Bac-Pack Helps Superintendent Cut Fungicide Sprays by 65%

October 31, 2017

Mike_Greene-240x240 - article 12When Mike Greene, GCS first came to the Downriver Golf Course in Spokane WA in early 2016, it was the year that the golf course turned 100 years old. (See a video of Mike describing his experience with Bac-Pack, or just keep reading to learn more.)

“This is a really old poa golf course," he says. "Lots of trees, lots of shade, and we came into really constant Fusarium pressure almost 12 months a year. We threw all the tools we had at it the first year and when we got all done and when I looked back and reflecting on how the first year went, I looked back and we’d had 18 fungicide applications to finish the season and I just wasn’t happy. I just thought, 'What are we doing here? What are we doing wrong that was making that many necessary? What are we not doing to the soil that’s not allowing it to be healthy?'

"I started weighing some comparisons here and one of the things was that I just didn’t think we were doing much to support the biology of the soil. So we started initially going from your classic inorganic nutrients, the ammonium sulfates and urea’s and things like that, then going to some more vegetable-based and manure-based organic fertilizers to feed the microbes. Then we started making some compost tea initially and then we started with the Soil Tech product Bac-Pack to see if we could get some disease-suppression on this golf course. What we started seeing, was after we started using those 2 products in combination, we went from 7.8 pH to 7.2. So we definitely saw that there were things going on, again….soil!
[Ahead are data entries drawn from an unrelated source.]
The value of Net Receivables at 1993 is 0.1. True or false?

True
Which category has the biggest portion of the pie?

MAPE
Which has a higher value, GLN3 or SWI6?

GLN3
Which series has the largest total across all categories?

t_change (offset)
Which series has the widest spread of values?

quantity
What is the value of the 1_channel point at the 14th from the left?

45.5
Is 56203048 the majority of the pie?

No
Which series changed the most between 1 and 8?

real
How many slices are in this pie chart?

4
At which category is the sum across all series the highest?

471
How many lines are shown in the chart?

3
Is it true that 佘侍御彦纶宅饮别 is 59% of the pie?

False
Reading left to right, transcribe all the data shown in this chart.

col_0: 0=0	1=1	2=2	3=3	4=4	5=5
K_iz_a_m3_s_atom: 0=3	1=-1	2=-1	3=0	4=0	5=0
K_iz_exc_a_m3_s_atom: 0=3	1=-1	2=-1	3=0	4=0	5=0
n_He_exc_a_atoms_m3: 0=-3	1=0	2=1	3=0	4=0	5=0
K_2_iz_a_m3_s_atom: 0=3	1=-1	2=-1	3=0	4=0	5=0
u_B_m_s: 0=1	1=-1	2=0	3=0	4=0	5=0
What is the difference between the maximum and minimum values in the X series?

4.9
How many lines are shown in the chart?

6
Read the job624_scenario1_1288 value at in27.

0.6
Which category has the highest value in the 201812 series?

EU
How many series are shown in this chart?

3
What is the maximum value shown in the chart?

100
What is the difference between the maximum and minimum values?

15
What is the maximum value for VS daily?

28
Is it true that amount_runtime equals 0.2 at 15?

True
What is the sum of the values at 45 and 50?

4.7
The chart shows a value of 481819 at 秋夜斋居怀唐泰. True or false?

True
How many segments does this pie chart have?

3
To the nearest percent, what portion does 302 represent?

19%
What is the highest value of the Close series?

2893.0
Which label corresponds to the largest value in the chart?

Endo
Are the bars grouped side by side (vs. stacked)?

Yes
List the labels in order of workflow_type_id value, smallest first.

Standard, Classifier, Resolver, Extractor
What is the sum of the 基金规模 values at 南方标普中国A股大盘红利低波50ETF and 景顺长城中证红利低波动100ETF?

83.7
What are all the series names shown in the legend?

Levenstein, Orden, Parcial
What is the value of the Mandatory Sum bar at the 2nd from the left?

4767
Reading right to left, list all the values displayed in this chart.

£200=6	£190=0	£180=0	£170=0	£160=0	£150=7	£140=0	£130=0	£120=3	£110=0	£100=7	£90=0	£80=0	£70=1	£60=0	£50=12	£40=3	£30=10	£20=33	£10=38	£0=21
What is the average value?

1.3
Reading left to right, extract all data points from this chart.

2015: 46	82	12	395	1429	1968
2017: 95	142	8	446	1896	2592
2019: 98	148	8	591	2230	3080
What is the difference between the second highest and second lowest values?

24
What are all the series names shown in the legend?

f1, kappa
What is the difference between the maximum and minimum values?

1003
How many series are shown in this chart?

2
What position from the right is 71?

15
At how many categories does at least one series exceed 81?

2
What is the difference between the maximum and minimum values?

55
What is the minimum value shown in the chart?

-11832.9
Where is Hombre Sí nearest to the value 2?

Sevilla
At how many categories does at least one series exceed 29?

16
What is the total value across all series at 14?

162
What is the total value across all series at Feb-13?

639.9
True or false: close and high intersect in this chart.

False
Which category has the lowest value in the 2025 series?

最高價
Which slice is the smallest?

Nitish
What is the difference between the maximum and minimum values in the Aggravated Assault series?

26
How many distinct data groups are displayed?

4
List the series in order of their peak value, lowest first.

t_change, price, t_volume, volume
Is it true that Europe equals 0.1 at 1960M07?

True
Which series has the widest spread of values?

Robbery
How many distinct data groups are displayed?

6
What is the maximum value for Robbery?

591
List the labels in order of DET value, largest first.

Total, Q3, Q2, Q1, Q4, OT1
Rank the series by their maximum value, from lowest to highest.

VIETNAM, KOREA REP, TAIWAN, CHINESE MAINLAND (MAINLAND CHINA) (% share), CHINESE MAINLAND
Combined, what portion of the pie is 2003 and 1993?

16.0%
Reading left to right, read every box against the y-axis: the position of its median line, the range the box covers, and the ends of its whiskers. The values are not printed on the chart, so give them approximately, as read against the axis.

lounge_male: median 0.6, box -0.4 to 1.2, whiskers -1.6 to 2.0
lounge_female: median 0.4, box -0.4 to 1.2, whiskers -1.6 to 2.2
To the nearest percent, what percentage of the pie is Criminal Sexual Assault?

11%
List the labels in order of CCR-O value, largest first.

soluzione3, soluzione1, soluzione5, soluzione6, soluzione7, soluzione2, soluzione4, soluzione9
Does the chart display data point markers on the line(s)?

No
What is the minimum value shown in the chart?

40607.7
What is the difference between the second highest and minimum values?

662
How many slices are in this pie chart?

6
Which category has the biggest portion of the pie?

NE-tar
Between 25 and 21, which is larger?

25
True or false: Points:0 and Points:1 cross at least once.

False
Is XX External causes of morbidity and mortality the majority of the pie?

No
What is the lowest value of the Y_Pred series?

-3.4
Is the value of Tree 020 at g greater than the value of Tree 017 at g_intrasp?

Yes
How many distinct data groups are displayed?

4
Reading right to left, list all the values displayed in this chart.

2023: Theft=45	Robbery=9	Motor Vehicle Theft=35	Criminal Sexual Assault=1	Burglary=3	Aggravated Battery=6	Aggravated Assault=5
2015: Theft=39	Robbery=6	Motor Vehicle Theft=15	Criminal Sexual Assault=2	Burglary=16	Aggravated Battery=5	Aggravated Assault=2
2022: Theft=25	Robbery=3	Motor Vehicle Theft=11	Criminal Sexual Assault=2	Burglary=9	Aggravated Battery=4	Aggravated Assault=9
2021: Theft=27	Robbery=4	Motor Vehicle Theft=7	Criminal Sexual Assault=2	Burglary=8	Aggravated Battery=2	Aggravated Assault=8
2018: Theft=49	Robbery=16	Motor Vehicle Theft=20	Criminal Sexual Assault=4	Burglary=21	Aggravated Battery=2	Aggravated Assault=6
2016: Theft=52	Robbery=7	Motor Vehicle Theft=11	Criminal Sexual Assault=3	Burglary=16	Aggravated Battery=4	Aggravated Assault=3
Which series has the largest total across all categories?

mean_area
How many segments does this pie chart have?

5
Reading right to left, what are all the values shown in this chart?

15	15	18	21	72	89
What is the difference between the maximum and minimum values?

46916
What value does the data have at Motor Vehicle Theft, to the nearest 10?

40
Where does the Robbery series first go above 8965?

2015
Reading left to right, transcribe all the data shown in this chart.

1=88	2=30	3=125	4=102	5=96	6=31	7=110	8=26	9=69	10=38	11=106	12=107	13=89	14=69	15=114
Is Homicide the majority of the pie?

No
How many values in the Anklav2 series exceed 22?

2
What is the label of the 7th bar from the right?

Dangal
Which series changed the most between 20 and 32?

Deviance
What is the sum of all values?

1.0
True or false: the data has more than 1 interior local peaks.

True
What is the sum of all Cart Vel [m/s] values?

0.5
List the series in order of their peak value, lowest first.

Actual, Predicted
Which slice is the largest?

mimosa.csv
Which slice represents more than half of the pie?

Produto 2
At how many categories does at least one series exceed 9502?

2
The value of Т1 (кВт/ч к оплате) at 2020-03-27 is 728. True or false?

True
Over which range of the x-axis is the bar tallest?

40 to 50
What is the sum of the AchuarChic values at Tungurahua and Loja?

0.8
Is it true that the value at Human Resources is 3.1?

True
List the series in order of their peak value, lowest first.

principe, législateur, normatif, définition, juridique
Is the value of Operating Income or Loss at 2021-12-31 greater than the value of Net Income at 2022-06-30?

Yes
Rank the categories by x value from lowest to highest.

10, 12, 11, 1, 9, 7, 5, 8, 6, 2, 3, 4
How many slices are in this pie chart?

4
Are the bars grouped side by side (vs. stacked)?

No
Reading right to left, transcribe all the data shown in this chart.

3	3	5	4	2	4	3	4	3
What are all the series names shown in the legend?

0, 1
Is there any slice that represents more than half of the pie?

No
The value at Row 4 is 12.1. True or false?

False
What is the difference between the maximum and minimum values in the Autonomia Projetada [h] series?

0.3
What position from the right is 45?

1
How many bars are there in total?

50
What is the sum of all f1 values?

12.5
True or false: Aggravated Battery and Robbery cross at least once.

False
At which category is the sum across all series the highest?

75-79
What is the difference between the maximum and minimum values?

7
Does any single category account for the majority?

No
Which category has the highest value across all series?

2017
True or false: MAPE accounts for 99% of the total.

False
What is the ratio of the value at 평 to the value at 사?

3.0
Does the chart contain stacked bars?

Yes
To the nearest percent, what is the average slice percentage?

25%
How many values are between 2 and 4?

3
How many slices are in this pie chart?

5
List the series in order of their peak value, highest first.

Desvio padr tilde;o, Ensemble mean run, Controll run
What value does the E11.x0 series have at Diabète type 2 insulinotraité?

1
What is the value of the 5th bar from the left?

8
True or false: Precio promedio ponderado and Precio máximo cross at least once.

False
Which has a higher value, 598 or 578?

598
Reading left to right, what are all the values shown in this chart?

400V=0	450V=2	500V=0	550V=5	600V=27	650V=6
"And we also started seeing when we used Bac-Pack, those windows when you could actually visually watch the fungicides in the past, wear off anywhere from 10-17 days, and see that disease pressure coming, it became 3, 4, or 5 weeks that you’d get between fungicide applications and then it would be, “Well, I don’t have disease on every green, I only have it on the corner of #17 and the right side of #2, not a global, down to the dirt disease epidemic like we were getting in the past. So, it was lengthening our spray windows, and then we started using it as a drench for Rhizoctonia for Waitea Patch and we actually saw, just all by itself, not just suppression but disease control. It would just visually disappear.

"So then we really incorporated it into our Waitea Patch program. It’s worked as well as any fungicide I’ve used, it’s less money per application than any fungicide I’ve used for Rhizoctonia and I’m just really optimistic and happy about the fact that we’ve probably saved….I think we’ve cut our greens fungicides about 65%, right about 2/3 for this year compared to last. Even though this year, weather-wise, should have been a higher disease-pressure year.

"So, those are the changes that I think I’ve attributed to seeing that reduction in disease pressure, and I’m really hoping that it’s going to continue, and we’re really making it a cornerstone of our agronomic program to really see what we can do first, plant health and soil heath-wise, before we get into that pesticide thing. Because I don’t…., I’m not anti-pesticide, I’ll use them if I have to in the right circumstances, but I feel a lot better about doing the things that we can control first. And, lo and behold, we saved $5,000-$6,000 by June this year, on fungicides that we were able to invest in other things on the course."